Necessity of the temporal power.
“For the Pontificate there is no independence but sovereignty itself. Here is an interest of the highest order, which ought to silence the particular interests of nations, even as in a State the public interest silences individual interests.”
These are not my words, but the words of M. Thiers: they occur in his report to the Legislative Assembly, in October 1849. I have no doubt this Father of the temporal Church expressed the wishes of one hundred and thirty-nine millions of Catholics. It was all Catholicity which said to 3,124,668 Italians, by the lips of the honourable reporter:
“Devote yourselves as one man. Our chief can only be venerable, August, and independent, so long as he reigns despotically over you. If, in an evil hour, he were to cease wearing a crown of gold; if you were to contest his right to make and break laws; if you were to give up the wholesome practice of laying at his feet that money which he disburses for our edification and our glory, all the sovereigns of the universe would look upon him as an inferior. Silence, then, the noisy chattering of your individual interests.”
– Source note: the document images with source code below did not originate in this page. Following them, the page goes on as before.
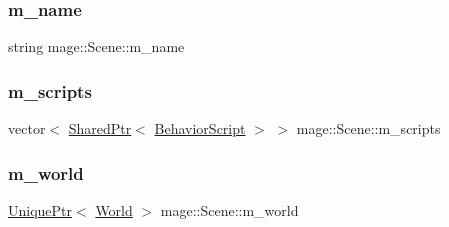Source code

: \hypertarget{classmage_1_1_scene_a6cc8cb08b1853c4e3063b33a94e8fb47}{}\label{classmage_1_1_scene_a6cc8cb08b1853c4e3063b33a94e8fb47} 
\subsubsection{\texorpdfstring{m\+\_\+name}{m\_name}}
{\footnotesize\ttfamily string mage\+::\+Scene\+::m\+\_\+name\hspace{0.3cm}{\ttfamily [private]}}

\hypertarget{classmage_1_1_scene_a84548bf6978f8955ce5892cb23536a4e}{}\label{classmage_1_1_scene_a84548bf6978f8955ce5892cb23536a4e} 
\subsubsection{\texorpdfstring{m\+\_\+scripts}{m\_scripts}}
{\footnotesize\ttfamily vector$<$ \hyperlink{namespacemage_a1e01ae66713838a7a67d30e44c67703e}{Shared\+Ptr}$<$ \hyperlink{classmage_1_1_behavior_script}{Behavior\+Script} $>$ $>$ mage\+::\+Scene\+::m\+\_\+scripts\hspace{0.3cm}{\ttfamily [private]}}

\hypertarget{classmage_1_1_scene_a0d06149d881166497bf75ae2288bf960}{}\label{classmage_1_1_scene_a0d06149d881166497bf75ae2288bf960} 
\subsubsection{\texorpdfstring{m\+\_\+world}{m\_world}}
{\footnotesize\ttfamily \hyperlink{namespacemage_a8c307fbcc33bce9b7f2aa4c26c3b95cf}{Unique\+Ptr}$<$ \hyperlink{classmage_1_1_world}{World} $>$ mage\+::\+Scene\+::m\+\_\+world\hspace{0.3cm}{\ttfamily [private]}}

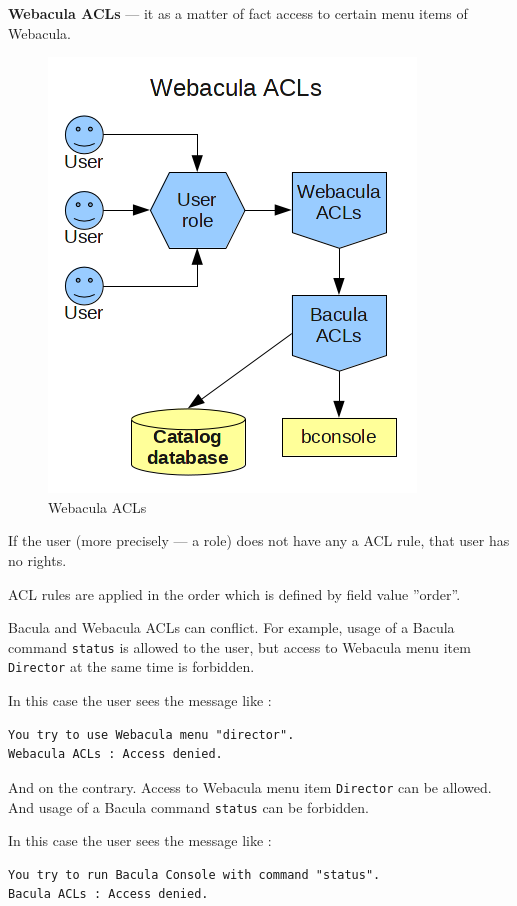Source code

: \documentclass[10pt]{article}
\begin{document}
\textbf{Webacula ACLs} --- it as a matter of fact access to certain menu items of Webacula.

\begin{figure}[htp]
  \centering
  \includegraphics[totalheight=0.45\textheight,keepaspectratio=true]{./pics/ACLs.png}
  \caption[Webacula ACLs]{Webacula ACLs}
  \label{Webacula ACLs}
\end{figure}

If the user (more precisely --- a role) does not have any a ACL rule, that user has no rights.

ACL rules are applied in the order which is defined by field value ''order''.

Bacula and Webacula ACLs can conflict.
For example, usage of a Bacula command \texttt{status} is allowed to the user,
but access to Webacula menu item \texttt{Director} at the same time is forbidden.

In this case the user sees the message like :
\begin{verbatim}
You try to use Webacula menu "director".
Webacula ACLs : Access denied.
\end{verbatim}

And on the contrary.
Access to Webacula menu item \texttt{Director} can be allowed. And usage of a Bacula command \texttt{status} can be forbidden.

In this case the user sees the message like :
\begin{verbatim}
You try to run Bacula Console with command "status".
Bacula ACLs : Access denied.
\end{verbatim}
\end{document}
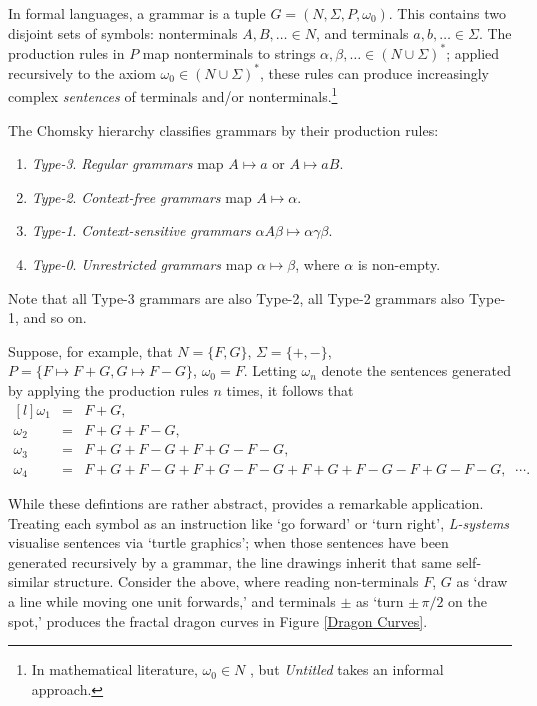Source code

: \documentclass[a4paper, 11pt]{article}
\begin{document}
\begin{flushleft}
\vspace{5pt}\noindent
In formal languages, a grammar is a tuple $G = (N,\Sigma,P,\omega_0)$. This contains two disjoint sets of symbols: nonterminals $A, B, \dots \in N$, and terminals $a, b, \dots \in \Sigma$. The production rules in $P$ map nonterminals to strings $\alpha, \beta, \dots \in (N\cup\Sigma)^*$; applied recursively to the axiom $\omega_0 \in (N\cup\Sigma)^*$, these rules can produce increasingly complex \textit{sentences} of terminals and/or nonterminals.\footnote{In mathematical literature, $
\omega_0 \in N$ \citep*{hopcroftFormalLanguages}, but \textit{Untitled} takes an informal approach.}

\vspace{5pt}\noindent
The Chomsky hierarchy \citep{chomskyHierarchy} %
classifies grammars by their production rules:
\begin{enumerate}[label=,itemsep=0em]
\item \textit{Type-3}. \textit{Regular grammars} map $A \mapsto a$ or $A \mapsto aB$.
\item \textit{Type-2}. \textit{Context-free grammars} map $A \mapsto \alpha$.
\item \textit{Type-1}. \textit{Context-sensitive grammars} $\alpha A\beta \mapsto \alpha\gamma\beta$.
\item \textit{Type-0}. \textit{Unrestricted grammars} map $\alpha \mapsto \beta$, where $\alpha$ is non-empty.
\end{enumerate}
Note that all Type-3 grammars are also Type-2, all Type-2 grammars also Type-1, and so on.

\vspace{5pt}\noindent
Suppose, for example, that $N = \{F, G\}$, $\Sigma = \{+, -\}$, $P = \{F \mapsto F+G, G \mapsto F-G\}$, $\omega_0 = F$.
Letting $\omega_n$ denote the sentences generated by applying the production rules $n$ times, it follows that
$$\begin{matrix*}[l]
\omega_1 &= &F+G, \\
\omega_2 &= &F+G+F-G, \\
\omega_3 &= &F+G+F-G+F+G-F-G, \\
\omega_4 &= &F+G+F-G+F+G-F-G+F+G+F-G-F+G-F-G, \;\; \cdots.
\end{matrix*}$$

\vspace{5pt}\noindent
While these defintions are rather abstract, \citet{lindenmayerLSystems} provides a remarkable application. Treating each symbol as an instruction like `go forward' or `turn right', \textit{L-systems} visualise sentences via `turtle graphics'; when those sentences have been generated recursively by a grammar, the line drawings inherit that same self-similar structure. Consider the above, where reading non-terminals $F$, $G$ as `draw a line while moving one unit forwards,' and terminals $\pm$ as `turn $\pm\, \pi/2$ on the spot,' produces the fractal dragon curves in Figure \ref{Dragon Curves}.


\end{flushleft}
\end{document}
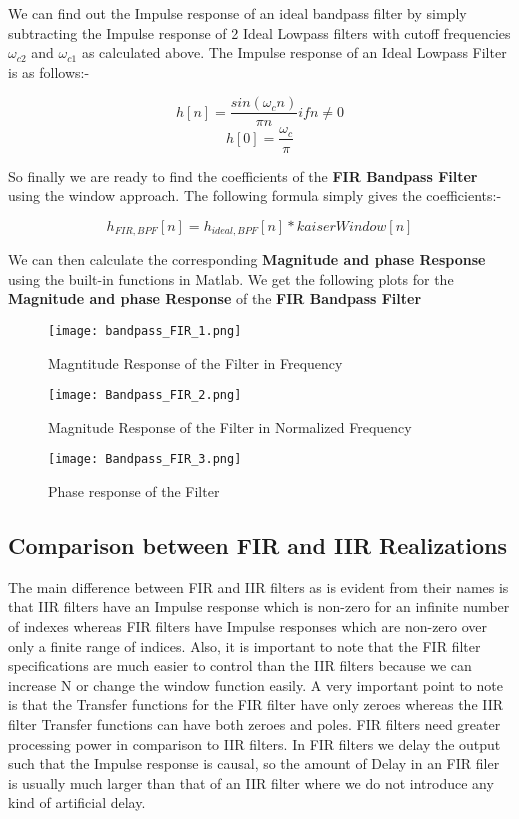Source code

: \documentclass[12pt]{article}
\begin{document}
We can find out the Impulse response of an ideal bandpass filter by simply subtracting the Impulse response of 2 Ideal Lowpass filters with cutoff frequencies $\omega_{c2}$ and $\omega_{c1}$ as calculated above. The Impulse response of an Ideal Lowpass Filter is as follows:- 

\[h[n] = \frac{sin(\omega_{c}n)}{\pi n} if n \neq 0\]
\[h[0] = \frac{\omega_{c}}{\pi}\]

So finally we are ready to find the coefficients of the \textbf{FIR Bandpass Filter} using the window approach.
The following formula simply gives the coefficients:-

\[h_{FIR,BPF}[n] = h_{ideal,BPF}[n]*kaiserWindow[n]\]

We can then calculate the corresponding \textbf{Magnitude and phase Response} using the built-in functions in Matlab. We get the following plots for the \textbf{Magnitude and phase Response} of the \textbf{FIR Bandpass Filter}

\newpage

\begin{figure}[H]
    \centering
    \texttt{[image: bandpass\_FIR\_1.png]}
    \caption{Magntitude Response of the Filter in Frequency}
\end{figure}

\begin{figure}[H]
    \centering
    \texttt{[image: Bandpass\_FIR\_2.png]}
    \caption{Magnitude Response of the Filter in Normalized Frequency}
\end{figure}

\begin{figure}[H]
    \centering
    \texttt{[image: Bandpass\_FIR\_3.png]}
    \caption{Phase response of the Filter}
\end{figure}

\subsection{Comparison between FIR and IIR Realizations}
The main difference between FIR and IIR filters as is evident from their names is that IIR filters have an Impulse response which is non-zero for an infinite number of indexes whereas FIR filters have Impulse responses which are non-zero over only a finite range of indices.
Also, it is important to note that the FIR filter specifications are much easier to control than the IIR filters because we can increase N or change the window function easily. A very important point to note is that the Transfer functions for the FIR filter have only zeroes whereas the IIR filter Transfer functions can have both zeroes and poles. FIR filters need greater processing power in comparison to IIR filters. In FIR filters we delay the output such that the Impulse response is causal, so the amount of Delay in an FIR filer is usually much larger than that of an IIR filter where we do not introduce any kind of artificial delay.
\end{document}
I flatter myself that I am as fervent a Catholic as M. Thiers himself; and were I bold enough to seek to refute him, I should do it in the name of our common faith.
I grant you—this would be the tenor of my argument—that the Pope ought to be independent. But could he not be so at a somewhat less cost? Is it absolutely necessary that 3,124,668 men should sacrifice their liberty, their security, and all that is most precious to them, in order to secure the independence which makes us so happy and so proud? The Apostles were certainly independent at a cheaper rate, for they did nobody harm. The most independent of men is he who has nothing to lose. He pursues his own path, without troubling himself about powers and principalities, for the simple reason that the conqueror most bent on acquisition can take nothing from him.
The greatest conquests of Catholicism were made at a time when the Pope was not a ruler. Since he has become a king, you may measure the territory won from the Church by inches.